A juicio del director general de Innovación Cultural e Industrias Creativas del Gobierno de Canarias, Cristóbal de la Rosa, “Canarias constituye el escenario idóneo para un festival como DOCanarias, que ofrece una perspectiva clave y muy necesaria para conectar a Latinoamérica y África, dos regiones con realidades sociales complejas que juntas suman casi 2000 millones de personas. El cine y la cultura sirven aquí como herramientas para examinar, denunciar y buscar soluciones a estos retos, con el objetivo de mejorar la vida en ambos territorios utilizando a Canarias como puente de unión”.

DOCanarias concede Huezo el premio Narrativa Personal por un cine que parece guiado por el objetivo de devolver rostro, voz y cuerpo a quienes quedan ocultos bajo las grandes estadísticas de la violencia, la pobreza o el abandono. El festival destaca la forma fascinante en que recorre la frontera entre documental y ficción. Sus películas recuerdan que detrás de cada tragedia colectiva existe siempre una vida concreta y que el cine puede ser un acto de escucha.

Fascinada “por las atmósferas, por la imagen”, se formó como fotógrafa de cine. “Casi no había mujeres en este oficio; ser mujer cinefotógrafa hace 25 años fue difícil. Los directores dudaban de las capacidades creativas de una mujer y se excusaban en que la cámara y la tramoya eran muy pesados”. Esta situación la llevó a dirigir.

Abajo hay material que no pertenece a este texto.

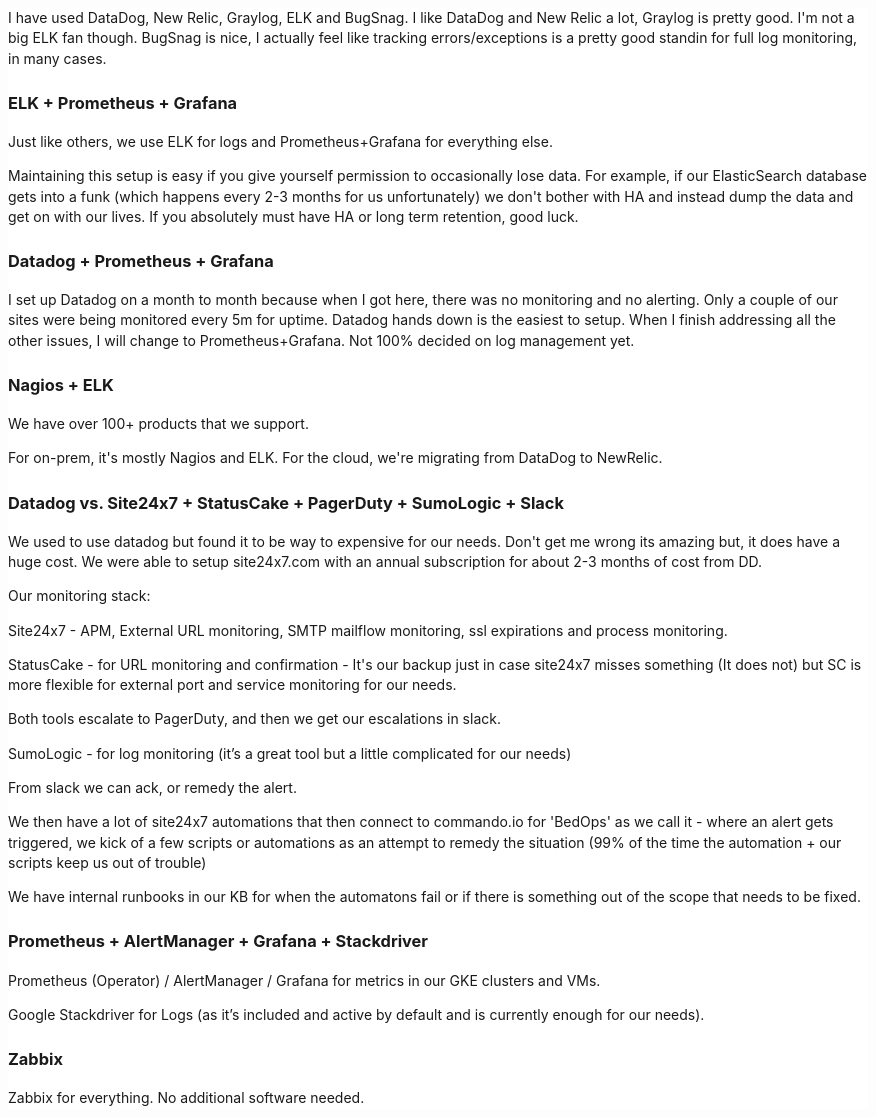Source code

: I have used DataDog, New Relic, Graylog, ELK and BugSnag. I like DataDog and New Relic a lot, Graylog is pretty good. I'm not a big ELK fan though. BugSnag is nice, I actually feel like tracking errors/exceptions is a pretty good standin for full log monitoring, in many cases.

### ELK + Prometheus + Grafana

Just like others, we use ELK for logs and Prometheus+Grafana for everything else.

Maintaining this setup is easy if you give yourself permission to occasionally lose data. For example, if our ElasticSearch database gets into a funk (which happens every 2-3 months for us unfortunately) we don't bother with HA and instead dump the data and get on with our lives. If you absolutely must have HA or long term retention, good luck.

### Datadog + Prometheus + Grafana

I set up Datadog on a month to month because when I got here, there was no monitoring and no alerting. Only a couple of our sites were being monitored every 5m for uptime. Datadog hands down is the easiest to setup. When I finish addressing all the other issues, I will change to Prometheus+Grafana. Not 100% decided on log management yet.

### Nagios + ELK

We have over 100+ products that we support.

For on-prem, it's mostly Nagios and ELK. For the cloud, we're migrating from DataDog to NewRelic.

### Datadog vs. Site24x7 + StatusCake + PagerDuty + SumoLogic + Slack

We used to use datadog but found it to be way to expensive for our needs. Don't get me wrong its amazing but, it does have a huge cost. We were able to setup site24x7.com with an annual subscription for about 2-3 months of cost from DD.

Our monitoring stack:

Site24x7 - APM, External URL monitoring, SMTP mailflow monitoring, ssl expirations and process monitoring.

StatusCake - for URL monitoring and confirmation - It's our backup just in case site24x7 misses something (It does not) but SC is more flexible for external port and service monitoring for our needs.

Both tools escalate to PagerDuty, and then we get our escalations in slack.

SumoLogic - for log monitoring (it’s a great tool but a little complicated for our needs)

From slack we can ack, or remedy the alert.

We then have a lot of site24x7 automations that then connect to commando.io for 'BedOps' as we call it - where an alert gets triggered, we kick of a few scripts or automations as an attempt to remedy the situation (99% of the time the automation + our scripts keep us out of trouble)

We have internal runbooks in our KB for when the automatons fail or if there is something out of the scope that needs to be fixed.

### Prometheus + AlertManager + Grafana + Stackdriver

Prometheus (Operator) / AlertManager / Grafana for metrics in our GKE clusters and VMs.

Google Stackdriver for Logs (as it’s included and active by default and is currently enough for our needs).

### Zabbix

Zabbix for everything. No additional software needed.
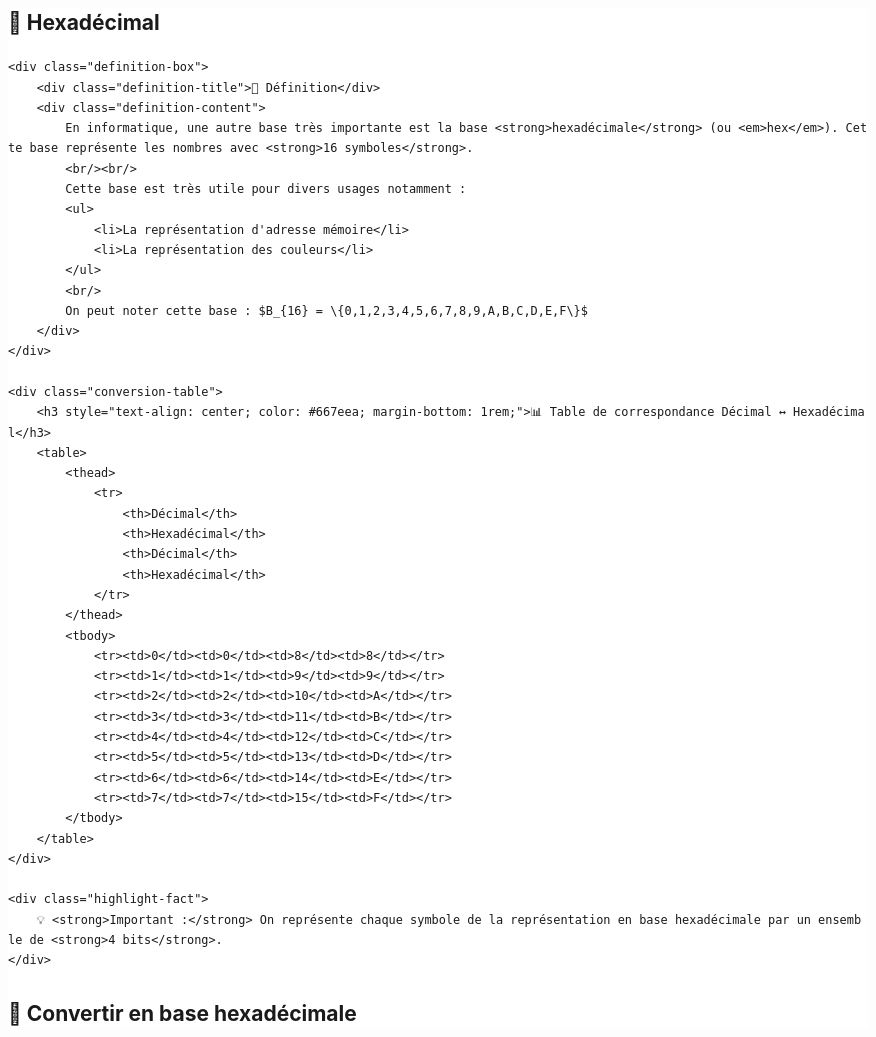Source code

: <div class="timeline-section">
    <h2 class="section-title">🔢 Hexadécimal</h2>
    
    <div class="definition-box">
        <div class="definition-title">📖 Définition</div>
        <div class="definition-content">
            En informatique, une autre base très importante est la base <strong>hexadécimale</strong> (ou <em>hex</em>). Cette base représente les nombres avec <strong>16 symboles</strong>.
            <br/><br/>
            Cette base est très utile pour divers usages notamment :
            <ul>
                <li>La représentation d'adresse mémoire</li>
                <li>La représentation des couleurs</li>
            </ul>
            <br/>
            On peut noter cette base : $B_{16} = \{0,1,2,3,4,5,6,7,8,9,A,B,C,D,E,F\}$
        </div>
    </div>
    
    <div class="conversion-table">
        <h3 style="text-align: center; color: #667eea; margin-bottom: 1rem;">📊 Table de correspondance Décimal ↔ Hexadécimal</h3>
        <table>
            <thead>
                <tr>
                    <th>Décimal</th>
                    <th>Hexadécimal</th>
                    <th>Décimal</th>
                    <th>Hexadécimal</th>
                </tr>
            </thead>
            <tbody>
                <tr><td>0</td><td>0</td><td>8</td><td>8</td></tr>
                <tr><td>1</td><td>1</td><td>9</td><td>9</td></tr>
                <tr><td>2</td><td>2</td><td>10</td><td>A</td></tr>
                <tr><td>3</td><td>3</td><td>11</td><td>B</td></tr>
                <tr><td>4</td><td>4</td><td>12</td><td>C</td></tr>
                <tr><td>5</td><td>5</td><td>13</td><td>D</td></tr>
                <tr><td>6</td><td>6</td><td>14</td><td>E</td></tr>
                <tr><td>7</td><td>7</td><td>15</td><td>F</td></tr>
            </tbody>
        </table>
    </div>
    
    <div class="highlight-fact">
        💡 <strong>Important :</strong> On représente chaque symbole de la représentation en base hexadécimale par un ensemble de <strong>4 bits</strong>.
    </div>
</div>

<div class="timeline-section">
    <h2 class="section-title">🔄 Convertir en base hexadécimale</h2>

Su primera experiencia con el documental fue decisiva: “Era una familia campesina en donde dos mujeres compartían el amor del mismo hombre y así construyeron su familia. La experiencia de entrar en su universo fue fascinante y me hizo decidir ser documentalista. Aprendí que el documental es un camino donde debes ser muy terco y que, como ningún otro género, te obliga a mirar el mundo que quieres atrapar sin prisa”.

Sobre su particular mirada cinematográfica, la creadora comenta que “surge a lo largo del proceso de conocer al “otro”, a esas personas que van a compartir una parte de sus vidas conmigo, sus sentires, sus dolores, sus pensamientos, sus sueños y pesadillas. Intento acercarme mucho a la vida de los protagonistas y en ese caminar juntos se genera un vínculo que para mí es un compromiso, con ellos y con mi propia búsqueda de la película”.

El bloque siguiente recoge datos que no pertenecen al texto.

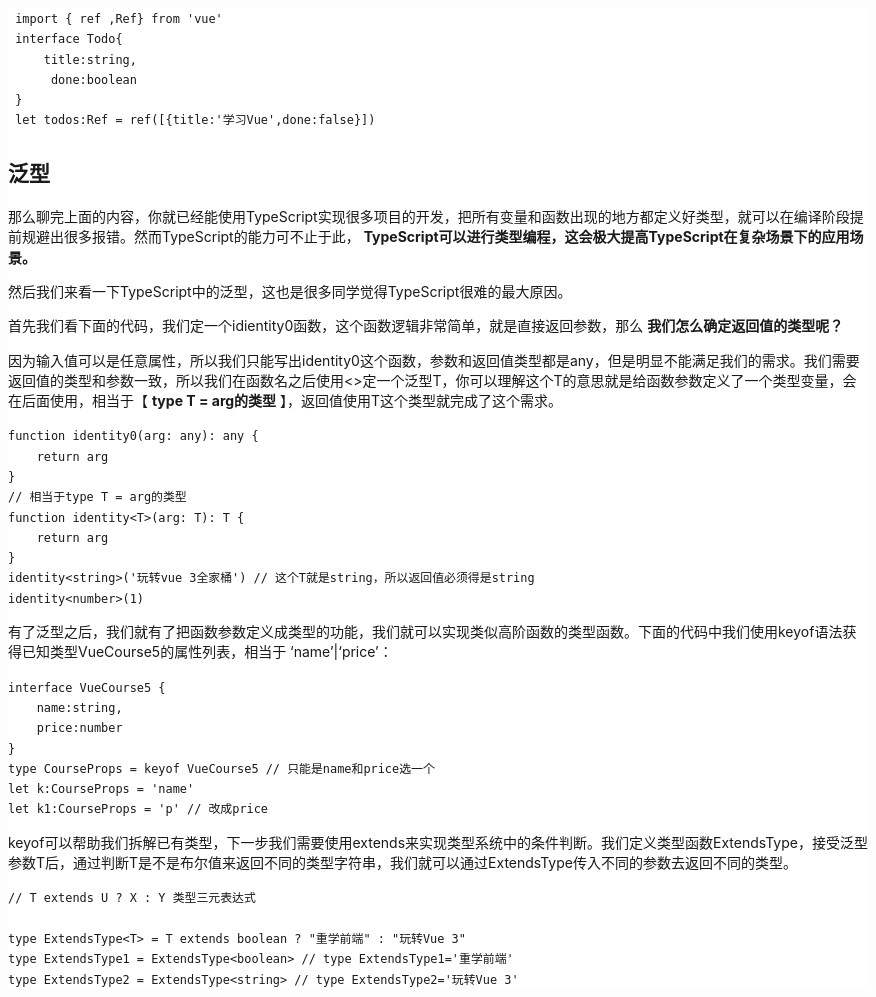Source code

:     
    
     import { ref ,Ref} from 'vue'
     interface Todo{ 
         title:string,
          done:boolean
     }
     let todos:Ref = ref([{title:'学习Vue',done:false}])
     
    
    

## 泛型

那么聊完上面的内容，你就已经能使用TypeScript实现很多项目的开发，把所有变量和函数出现的地方都定义好类型，就可以在编译阶段提前规避出很多报错。然而TypeScript的能力可不止于此，
**TypeScript可以进行类型编程，这会极大提高TypeScript在复杂场景下的应用场景。**

然后我们来看一下TypeScript中的泛型，这也是很多同学觉得TypeScript很难的最大原因。

首先我们看下面的代码，我们定一个idientity0函数，这个函数逻辑非常简单，就是直接返回参数，那么 **我们怎么确定返回值的类型呢？**

因为输入值可以是任意属性，所以我们只能写出identity0这个函数，参数和返回值类型都是any，但是明显不能满足我们的需求。我们需要返回值的类型和参数一致，所以我们在函数名之后使用<>定一个泛型T，你可以理解这个T的意思就是给函数参数定义了一个类型变量，会在后面使用，相当于【
**type T = arg的类型** 】，返回值使用T这个类型就完成了这个需求。

    
    
    function identity0(arg: any): any {
        return arg
    }
    // 相当于type T = arg的类型
    function identity<T>(arg: T): T {
        return arg
    }
    identity<string>('玩转vue 3全家桶') // 这个T就是string，所以返回值必须得是string
    identity<number>(1)
    

有了泛型之后，我们就有了把函数参数定义成类型的功能，我们就可以实现类似高阶函数的类型函数。下面的代码中我们使用keyof语法获得已知类型VueCourse5的属性列表，相当于
‘name’|‘price’：

    
    
    interface VueCourse5 {
        name:string,
        price:number
    }
    type CourseProps = keyof VueCourse5 // 只能是name和price选一个
    let k:CourseProps = 'name'
    let k1:CourseProps = 'p' // 改成price
    

keyof可以帮助我们拆解已有类型，下一步我们需要使用extends来实现类型系统中的条件判断。我们定义类型函数ExtendsType，接受泛型参数T后，通过判断T是不是布尔值来返回不同的类型字符串，我们就可以通过ExtendsType传入不同的参数去返回不同的类型。

    
    
    // T extends U ? X : Y 类型三元表达式
    
    type ExtendsType<T> = T extends boolean ? "重学前端" : "玩转Vue 3"
    type ExtendsType1 = ExtendsType<boolean> // type ExtendsType1='重学前端'
    type ExtendsType2 = ExtendsType<string> // type ExtendsType2='玩转Vue 3'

“Suelo enamorarme de personajes “rebeldes y contradictorios”, algunos con una resistencia frente a la tragedia, a la desigualdad o la injusticia, que han aprendido a vivir con sus dolores; sus vidas me han enseñado sobre la dignidad y el amor que hay dentro del ser humano”, detalla la directora, quien intenta “construir a personajes que no sean de un solo color, seres humanos complejos, que en muchos casos viven situaciones difíciles de violencia, de pérdida, pero también llenos de luz y gozo por la vida”.

Ha dirigido y escrito siete películas y recibido 47 premios, entre los que destacan el Ariel a la mejor dirección por Tempestad -la primera mujer en recibir este reconocimiento de la Academia Mexicana de Artes y Ciencias Cinematográficas (AMACC), en 2017-; los recibidos en la Berlinale a la mejor dirección y el mejor documental por El eco (2023) y la mención especial en la sección Un certain regard de Cannes (2021) por Una noche de fuego, ficción que también recibió en San Sebastián los premios Horizontes y RTVE-Otra mirada.

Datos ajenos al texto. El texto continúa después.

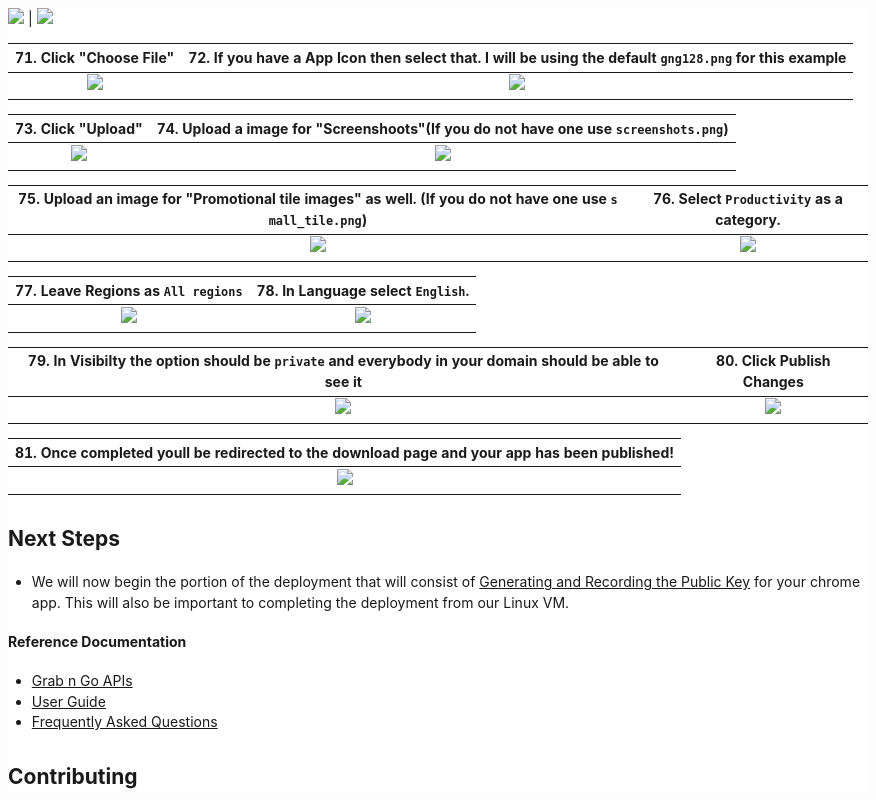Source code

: <a href="https://storage.googleapis.com/gngloaner-compwalkt/Comprehensive%20Walkthrough/Web%20Application%20Deployment/pic69.jpg"><img src="https://storage.googleapis.com/gngloaner-compwalkt/Comprehensive%20Walkthrough/Web%20Application%20Deployment/pic69%4050%25.jpg" style="width:100%"/></a> |  <a href="https://storage.googleapis.com/gngloaner-compwalkt/Comprehensive%20Walkthrough/Web%20Application%20Deployment/pic70.jpg"><img src="https://storage.googleapis.com/gngloaner-compwalkt/Comprehensive%20Walkthrough/Web%20Application%20Deployment/pic70%4050%25.jpg" style="width:100%"/></a>


**71.**	Click "Choose File" |**72.**  If you have a App Icon then select that. I will be using the default `gng128.png` for this example
:-------------------------:|:-------------------------:
<a href="https://storage.googleapis.com/gngloaner-compwalkt/Comprehensive%20Walkthrough/Web%20Application%20Deployment/pic71.jpg"><img src="https://storage.googleapis.com/gngloaner-compwalkt/Comprehensive%20Walkthrough/Web%20Application%20Deployment/pic71%4050%25.jpg" style="width:100%"/></a> |  <a href="https://storage.googleapis.com/gngloaner-compwalkt/Comprehensive%20Walkthrough/Web%20Application%20Deployment/pic72.jpg"><img src="https://storage.googleapis.com/gngloaner-compwalkt/Comprehensive%20Walkthrough/Web%20Application%20Deployment/pic72%4050%25.jpg" style="width:100%"/></a>

**73.**	Click "Upload" |**74.**  Upload a image for "Screenshoots"(If you do not have one use `screenshots.png`)
:-------------------------:|:-------------------------:
<a href="https://storage.googleapis.com/gngloaner-compwalkt/Comprehensive%20Walkthrough/Web%20Application%20Deployment/pic73.jpg"><img src="https://storage.googleapis.com/gngloaner-compwalkt/Comprehensive%20Walkthrough/Web%20Application%20Deployment/pic73%4050%25.jpg" style="width:100%"/></a> |  <a href="https://storage.googleapis.com/gngloaner-compwalkt/Comprehensive%20Walkthrough/Web%20Application%20Deployment/pic74.jpg"><img src="https://storage.googleapis.com/gngloaner-compwalkt/Comprehensive%20Walkthrough/Web%20Application%20Deployment/pic74%4050%25.jpg" style="width:100%"/></a>


**75.**	Upload an image for "Promotional tile images" as well. (If you do not have one use `small_tile.png`) |**76.**  Select `Productivity` as a category.
:-------------------------:|:-------------------------:
<a href="https://storage.googleapis.com/gngloaner-compwalkt/Comprehensive%20Walkthrough/Web%20Application%20Deployment/pic75.jpg"><img src="https://storage.googleapis.com/gngloaner-compwalkt/Comprehensive%20Walkthrough/Web%20Application%20Deployment/pic75%10%4050%25.jpg" style="width:100%"/></a> |  <a href="https://storage.googleapis.com/gngloaner-compwalkt/Comprehensive%20Walkthrough/Web%20Application%20Deployment/pic76.jpg"><img src="https://storage.googleapis.com/gngloaner-compwalkt/Comprehensive%20Walkthrough/Web%20Application%20Deployment/pic76%4050%25.jpg" style="width:100%"/></a>

**77.**	Leave Regions as `All regions` |**78.**  In Language select `English`.
:-------------------------:|:-------------------------:
<a href="https://storage.googleapis.com/gngloaner-compwalkt/Comprehensive%20Walkthrough/Web%20Application%20Deployment/pic77.jpg"><img src="https://storage.googleapis.com/gngloaner-compwalkt/Comprehensive%20Walkthrough/Web%20Application%20Deployment/pic77%4050%25.jpg" style="width:100%"/></a> |  <a href="https://storage.googleapis.com/gngloaner-compwalkt/Comprehensive%20Walkthrough/Web%20Application%20Deployment/pic78.jpg"><img src="https://storage.googleapis.com/gngloaner-compwalkt/Comprehensive%20Walkthrough/Web%20Application%20Deployment/pic78%4050%25.jpg" style="width:100%"/></a>

**79.**	In Visibilty the option should be `private` and everybody in your domain should be able to see it|**80.**  Click Publish Changes
:-------------------------:|:-------------------------:
<a href="https://storage.googleapis.com/gngloaner-compwalkt/Comprehensive%20Walkthrough/Web%20Application%20Deployment/pic79.jpg"><img src="https://storage.googleapis.com/gngloaner-compwalkt/Comprehensive%20Walkthrough/Web%20Application%20Deployment/pic79%4050.jpg" style="width:100%"/></a> |  <a href="https://storage.googleapis.com/gngloaner-compwalkt/Comprehensive%20Walkthrough/Web%20Application%20Deployment/pic80.jpg"><img src="https://storage.googleapis.com/gngloaner-compwalkt/Comprehensive%20Walkthrough/Web%20Application%20Deployment/pic80%4050%25.jpg" style="width:100%"/></a>


**81.**	Once completed youll be redirected to the download page and your app has been published!   |
:-------------------------:|
<a href="https://storage.googleapis.com/gngloaner-compwalkt/Comprehensive%20Walkthrough/Web%20Application%20Deployment/pic81.jpg"><img src="https://storage.googleapis.com/gngloaner-compwalkt/Comprehensive%20Walkthrough/Web%20Application%20Deployment/pic81.jpg" style="width:100%"/></a> | 



## Next Steps
* We will now begin the portion of the deployment that will consist of [Generating and Recording the Public Key](https://github.com/kid-yume/gnglinuxdeployment/tree/dev/docs/deployment/chrome_deployment/generating_and_recording_publickey)
for your chrome app. This will also be important to completing the deployment from our Linux VM.

#### Reference Documentation

-   [Grab n Go APIs](docs/gng_apis.md)
-   [User Guide](docs/user_guide.md)
-   [Frequently Asked
    Questions](docs/faq.md)

## Contributing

Nacida en El Salvador en 1972, de padre salvadoreño y madre mexicana, se trasladó a México de niña, mientras la guerra devoraba su país de origen. Tiempo cáustico (1997) y El ombligo del mundo (2001) despertaron el interés de la crítica. Su primer largo, El lugar más pequeño (2011), habla sobre la capacidad humana de reconstruirse después de algo terrible. En Tempestad (2016), dos mujeres atraviesan México: una, en libertad tras la cárcel; la otra busca a su hija desaparecida. En Noche de fuego (2021), su primer largo de ficción, varias niñas crecen bajo la amenaza del narcotráfico. En El eco (2023) observa cómo la infancia se construye entre la naturaleza, el trabajo y el aprendizaje de la vida y la muerte en un pueblo aislado.